- [Extrait de page]
^^^^^^^^^^^^^^^^

Friday 8 March 2013

LA RÉPUBLIQUE ISLAMIQUE D’IRAN ENTRE SECTARISME ET POLITIQUE IMPÉRIALE










Waddah Charara: Tawq al ‘amama (L’étau du turban, L’Etat khomeiniste iranien dans le conflit des doctrines et des communautés), Riad el-Rayyes books, 2013, 382pp.

          Pour tous ceux qu’interpelle la question du rapport entre l’islam et l’une de ses branches, le chiisme duodécimain, voire l’une des théories de ce dernier, Wilayat al faqih (la guidance du théologien-juriste) prônée par Khomeini, au foyer dogmatique et structurel de la République islamique d’Iran, on peut désormais recommander un exposé critique et magistral: les 4 premiers chapitres du dernier ouvrage de Waddah Charara dont on commencera par saluer le titre incisif. Le cadi andalou Ibn Hazm (994-1064) avait intitulé son essai sur l’amour, devenu un classique sur la sémiotique de ce sentiment, Tawq al hamâma fî al’ulfati wal  úllâf (le collier de la colombe sur l’amour et les amants). Il a suffi de retenir les deux premiers mots et d’y remplacer une seule lettre pour obtenir un autre titre et évoquer une réalité autrement oppressive Tawq al ‘amâma pour lequel on peut proposer « l’étau du turban »: il indique avec concision l’implacable autorité de religieux sectaires sur les régions, les communautés, les ressources et les individus.

^^^^^^^^^^^^^^^^

- [Données brutes]
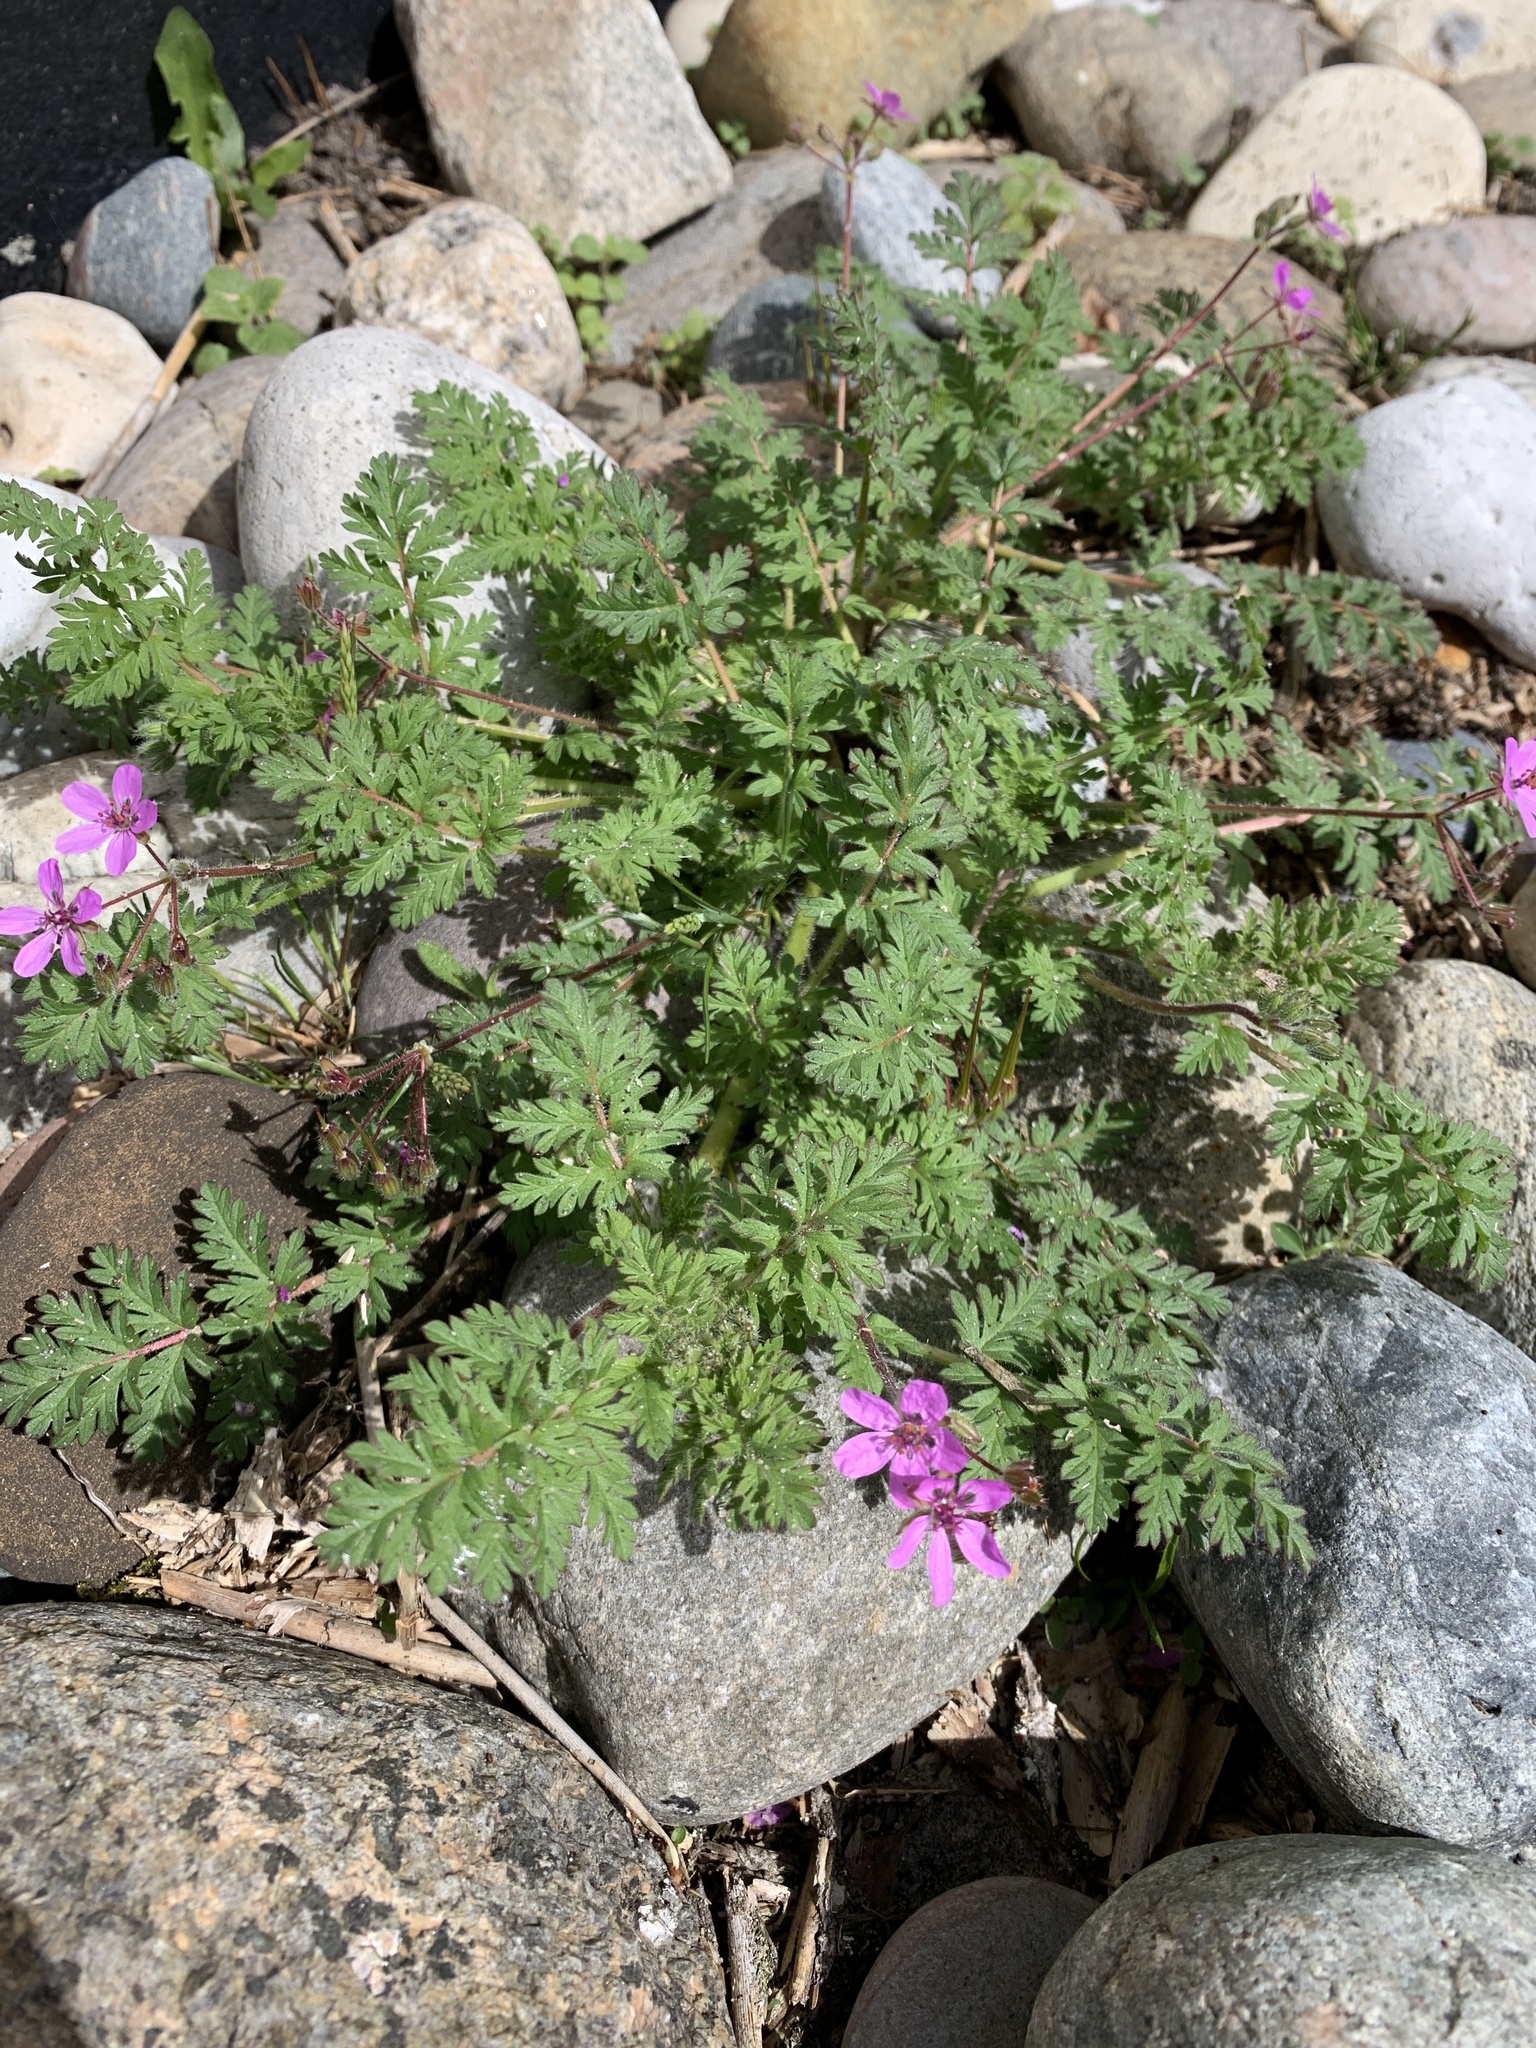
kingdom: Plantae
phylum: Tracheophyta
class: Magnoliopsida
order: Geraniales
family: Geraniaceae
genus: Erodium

^^^^^^^^^^^^^^^^

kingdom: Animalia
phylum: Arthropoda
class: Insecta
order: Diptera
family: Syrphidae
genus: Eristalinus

^^^^^^^^^^^^^^^^

- [Consigne] Recopiez mot pour mot, s'il vous plaît, le passage de l'extrait sur l'Iran qui commence par « Waddah Charara: Tawq » et se poursuit jusqu'à « books, 2013, 382pp. ».

- [Corrigé]
Waddah Charara: Tawq al ‘amama (L’étau du turban, L’Etat khomeiniste iranien dans le conflit des doctrines et des communautés), Riad el-Rayyes books, 2013, 382pp.